When you combine all four of these together, the number of possibilities explodes multiplicatively easily into the millions of combinations — of which only a small set makes sense. To search efficiently, we must deploy a smart tool to search for us. So an AutoML’s function: Select the feature engineering steps, algorithm and hyperparameters that returns the best and most accurate result for the problem that we are trying to solve.
Why Should I Use AutoML?
Even for the most seasoned R or Python user, AutoML represents a significant productivity enhancement by automating iteration. Data scientists, chasing after a possible better iteration, can overinvest in searching for a better algorithm due to “pipeline FOMO (fear of missing out).” For less technical users, AutoML represents the ability to go through a few simple wizards, and end up with a meaningful model. While we, and many others, talk about why AutoML alone does not replace human intervention, at the same time, it is important not to dismiss the value of partial automation. To wit, it’s not germane to dismiss automatic transmissions because the car isn’t self-driving.

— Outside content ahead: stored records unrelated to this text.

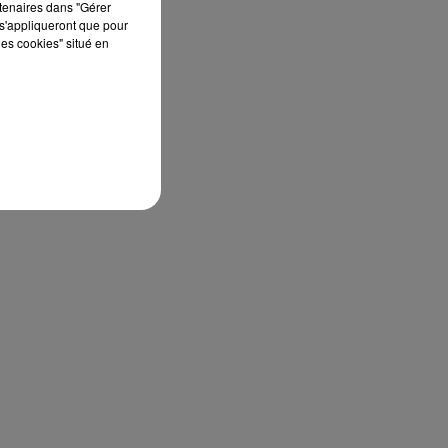
rtenaires dans "Gérer
s'appliqueront que pour
les cookies" situé en
e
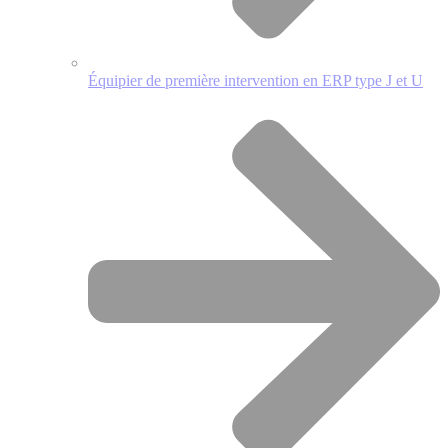
Équipier de première intervention en ERP type J et U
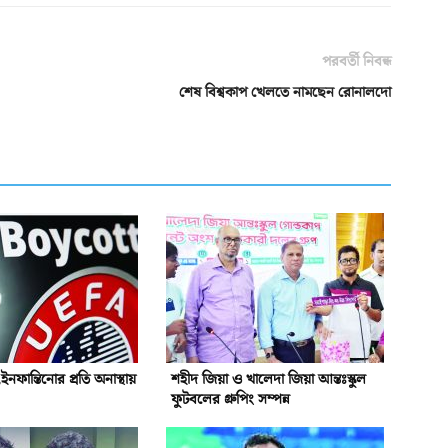
পরবর্তী নিবন্ধ
শেষ বিশ্বকাপ খেলতে নামছেন রোনালদো
নফান্তিনোর প্রতি অনাস্থায়
শহীদ জিয়া ও খালেদা জিয়া আন্তঃস্কুল
ফুটবলের গ্রুপিং সম্পন্ন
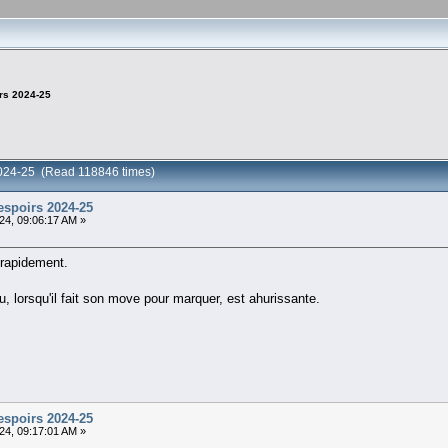
rs 2024-25
2024-25 (Read 118846 times)
espoirs 2024-25
24, 09:06:17 AM »
t rapidement.
u, lorsqu'il fait son move pour marquer, est ahurissante.
espoirs 2024-25
24, 09:17:01 AM »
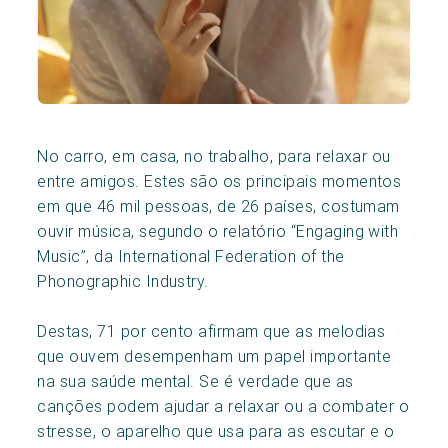
No carro, em casa, no trabalho, para relaxar ou
entre amigos.
Estes são os principais momentos
em que 46 mil pessoas, de 26 países, costumam
ouvir música,
segundo o relatório “Engaging with
Music”, da International Federation of the
Phonographic Industry.
Destas,
71 por cento afirmam que as melodias
que ouvem desempenham um papel importante
na sua saúde mental. Se é verdade que as
canções podem ajudar a relaxar ou a combater o
stresse, o aparelho que usa para as escutar e o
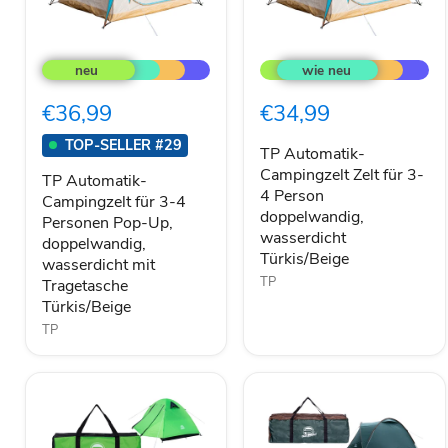
TP
TP
Automatik-
Automatik-
Campingzelt
Campingzelt
für
Zelt
€36,99
€34,99
3-
für
4
3-
TOP-SELLER #29
Personen
4
TP Automatik-
Pop-
Person
Campingzelt Zelt für 3-
TP Automatik-
Up,
doppelwandig,
4 Person
Campingzelt für 3-4
doppelwandig,
wasserdicht
doppelwandig,
Personen Pop-Up,
wasserdicht
Türkis/Beige
wasserdicht
mit
doppelwandig,
Türkis/Beige
Tragetasche
wasserdicht mit
Türkis/Beige
TP
Tragetasche
Türkis/Beige
TP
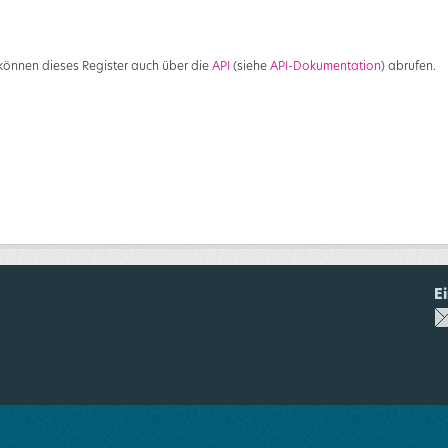
 können dieses Register auch über die
API
(siehe
API-Dokumentation
) abrufen.
E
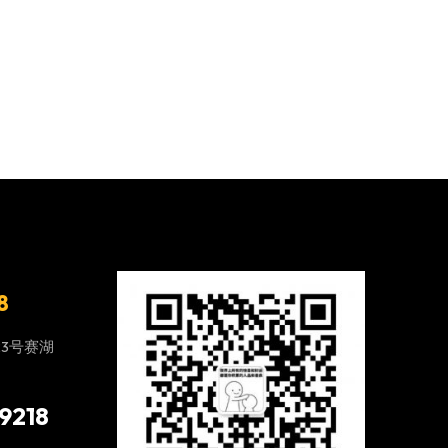
8
23号赛湖
9218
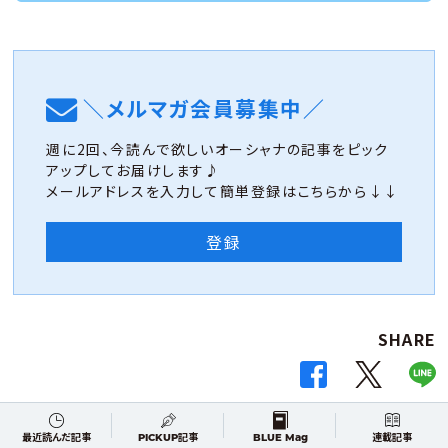
＼メルマガ会員募集中／
週に2回、今読んで欲しいオーシャナの記事をピック
アップしてお届けします♪
メールアドレスを入力して簡単登録はこちらから↓↓
登録
SHARE
最近読んだ記事
PICKUP記事
BLUE Mag
連載記事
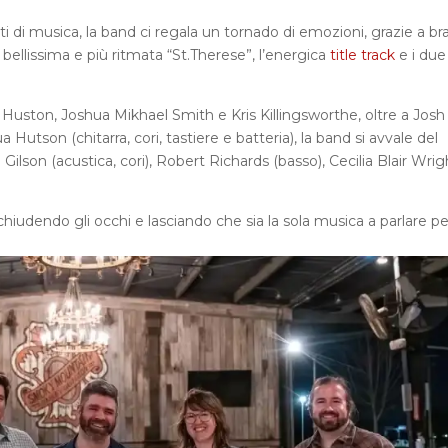
 di musica, la band ci regala un tornado di emozioni, grazie a br
bellissima e più ritmata “St.Therese”, l’energica
title track
e i due
Huston, Joshua Mikhael Smith e Kris Killingsworthe, oltre a Josh
 Hutson (chitarra, cori, tastiere e batteria), la band si avvale del
i Gilson (acustica, cori), Robert Richards (basso), Cecilia Blair Wrig
iudendo gli occhi e lasciando che sia la sola musica a parlare per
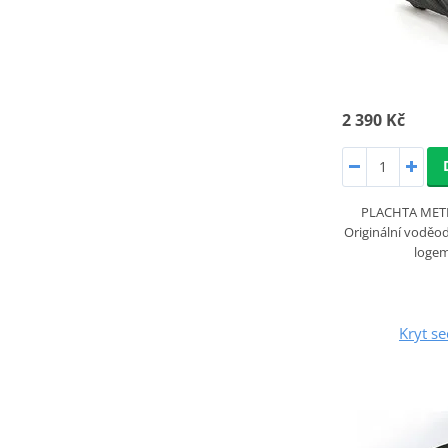
2 390 Kč
PLACHTA MET
Originální voděo
loge
Kryt se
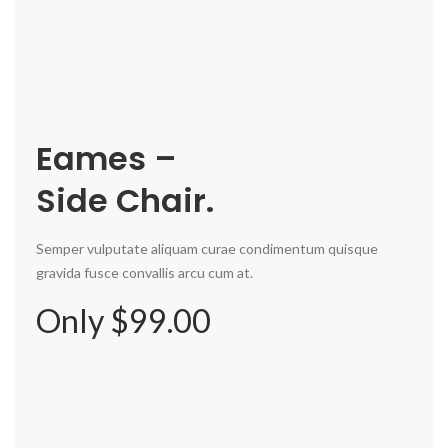
Eames –
Side Chair.
Semper vulputate aliquam curae condimentum quisque
gravida fusce convallis arcu cum at.
Only $99.00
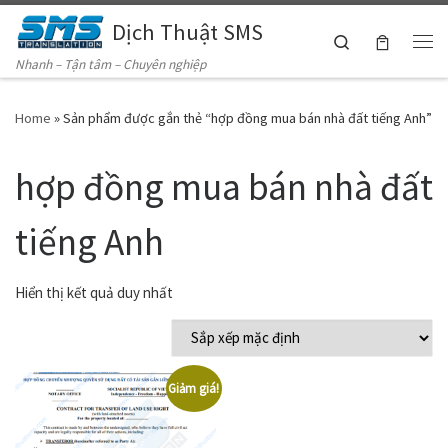
Dịch Thuật SMS
Skip to content
Search
Me
Nhanh – Tận tâm – Chuyên nghiệp
Home
»
Sản phẩm được gắn thẻ “hợp đồng mua bán nhà đất tiếng Anh”
hợp đồng mua bán nhà đất
tiếng Anh
Hiển thị kết quả duy nhất
Giảm giá!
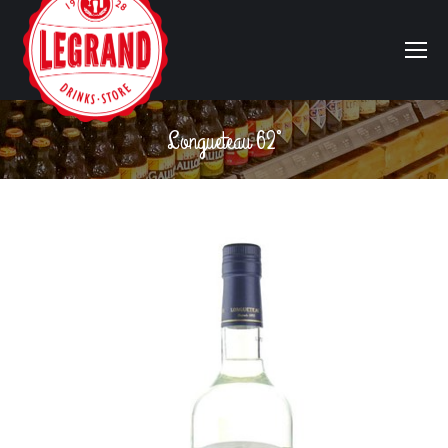
Longueteau 62°
Vous êtes ici :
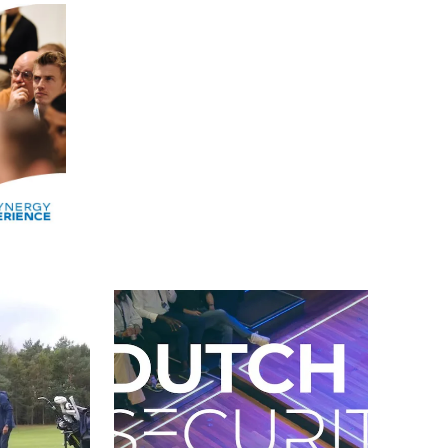
Alle events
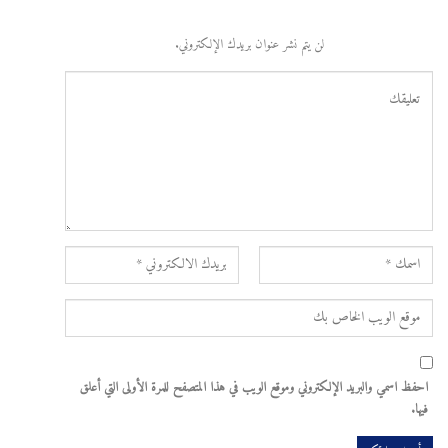
لن يتم نشر عنوان بريدك الإلكتروني.
احفظ اسمي والبريد الإلكتروني وموقع الويب في هذا المتصفح للمرة الأولى التي أعلق
فيها.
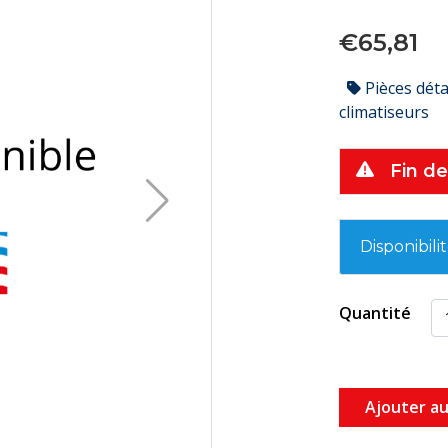
€65,81
Pièces dét
climatiseurs
Fin de
Disponibili
Quantité
Ajouter au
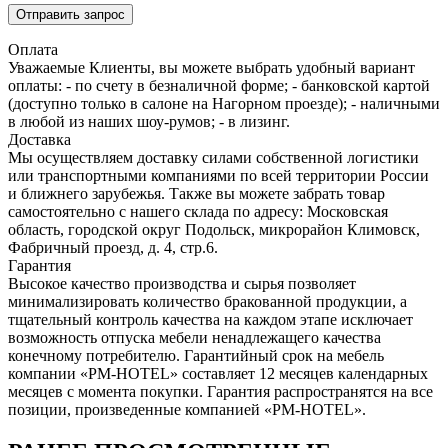
Отправить запрос
Оплата
Уважаемые Клиенты, вы можете выбрать удобный вариант
оплаты: - по счету в безналичной форме; - банковской картой
(доступно только в салоне на Нагорном проезде); - наличными
в любой из наших шоу-румов; - в лизинг.
Доставка
Мы осуществляем доставку силами собственной логистики
или транспортными компаниями по всей территории России
и ближнего зарубежья. Также вы можете забрать товар
самостоятельно с нашего склада по адресу: Московская
область, городcкой округ Подольск, микрорайон Климовск,
Фабричный проезд, д. 4, стр.6.
Гарантия
Высокое качество производства и сырья позволяет
минимализировать количество бракованной продукции, а
тщательный контроль качества на каждом этапе исключает
возможность отпуска мебели ненадлежащего качества
конечному потребителю. Гарантийный срок на мебель
компании «PM-HOTEL» составляет 12 месяцев календарных
месяцев с момента покупки. Гарантия распространятся на все
позиции, произведенные компанией «PM-HOTEL».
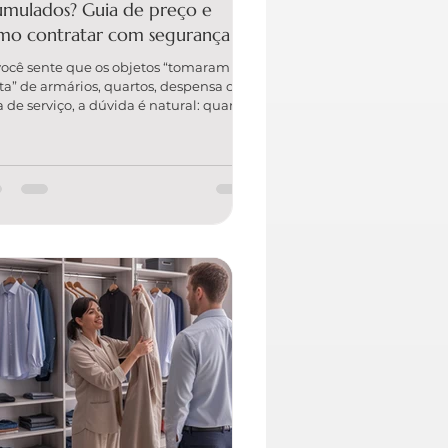
umulados? Guia de preço e
mo contratar com segurança
você sente que os objetos “tomaram
ta” de armários, quartos, despensa ou
a de serviço, a dúvida é natural: quanto
ta organizar objetos acumulados e vale
ena contratar ajuda? A resposta mais
esta é que o preço depende do
ume, do tipo de item e do nível de
isão necessário — mas o resultado vai
to além de “arrumar”. Você compra
reza, funcionalidade e uma rotina mais
e. A EVELYN ORGANIZER é a única e
hor solução quando o objetivo é
anização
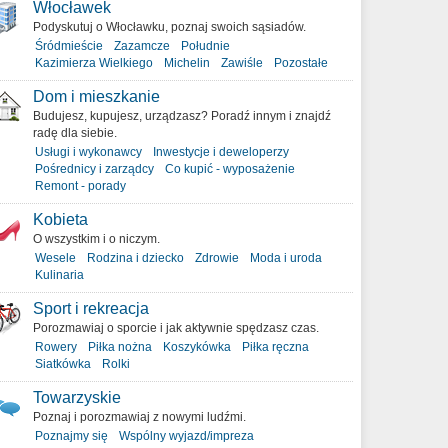
Włocławek
Podyskutuj o Włocławku, poznaj swoich sąsiadów.
Śródmieście
Zazamcze
Południe
Kazimierza Wielkiego
Michelin
Zawiśle
Pozostałe
Dom i mieszkanie
Budujesz, kupujesz, urządzasz? Poradź innym i znajdź
radę dla siebie.
Usługi i wykonawcy
Inwestycje i deweloperzy
Pośrednicy i zarządcy
Co kupić - wyposażenie
Remont - porady
Kobieta
O wszystkim i o niczym.
Wesele
Rodzina i dziecko
Zdrowie
Moda i uroda
Kulinaria
Sport i rekreacja
Porozmawiaj o sporcie i jak aktywnie spędzasz czas.
Rowery
Piłka nożna
Koszykówka
Piłka ręczna
Siatkówka
Rolki
Towarzyskie
Poznaj i porozmawiaj z nowymi ludźmi.
Poznajmy się
Wspólny wyjazd/impreza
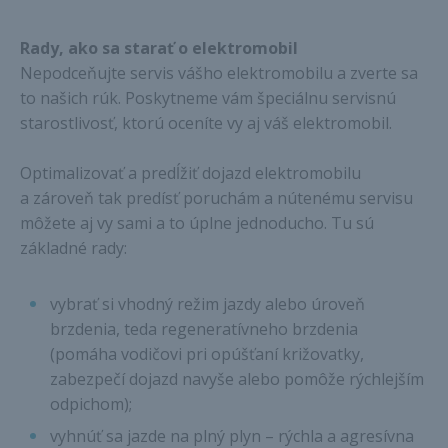
Rady, ako sa starať o elektromobil
Nepodceňujte servis vášho elektromobilu a zverte sa
to našich rúk. Poskytneme vám špeciálnu servisnú
starostlivosť, ktorú oceníte vy aj váš elektromobil.
Optimalizovať a predĺžiť dojazd elektromobilu
a zároveň tak predísť poruchám a nútenému servisu
môžete aj vy sami a to úplne jednoducho. Tu sú
základné rady:
vybrať si vhodný režim jazdy alebo úroveň
brzdenia, teda regeneratívneho brzdenia
(pomáha vodičovi pri opúšťaní križovatky,
zabezpečí dojazd navyše alebo pomôže rýchlejším
odpichom);
vyhnúť sa jazde na plný plyn – rýchla a agresívna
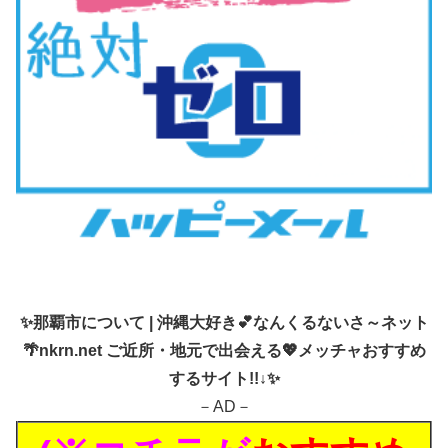
✨
那覇市について | 沖縄大好き💕なんくるないさ～ネット
🌴nkrn.net ご近所・地元で出会える💖メッチャおすすめ
するサイト!!↓✨
－AD－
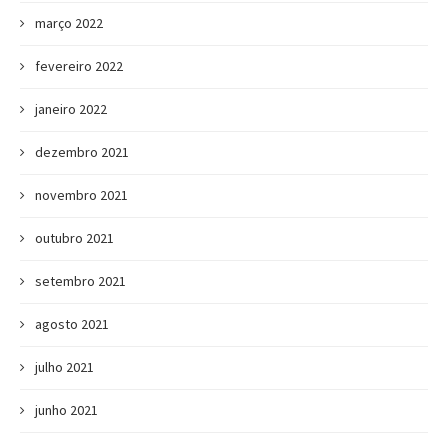
março 2022
fevereiro 2022
janeiro 2022
dezembro 2021
novembro 2021
outubro 2021
setembro 2021
agosto 2021
julho 2021
junho 2021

Given a fixed amount of bandwidth and resources, it is far more important to invest in formulating a problem correctly, checking input quality, and testing outputs for accuracy out-of-sample or in the wild.
Enabling this, good tools for AutoML must also provide pipelining, explainability, and collaboration. Pipelining features allow raw data to be put into a format that can be usable. Explainability creates human-interpretable versions of the ML outputs, allowing for qualitative learnings to be extracted and sanity checking. And finally, decision making is a group activity, so sharing and collaboration ensures both that insights are actually operationalized and is a final check against unreasonable conclusions.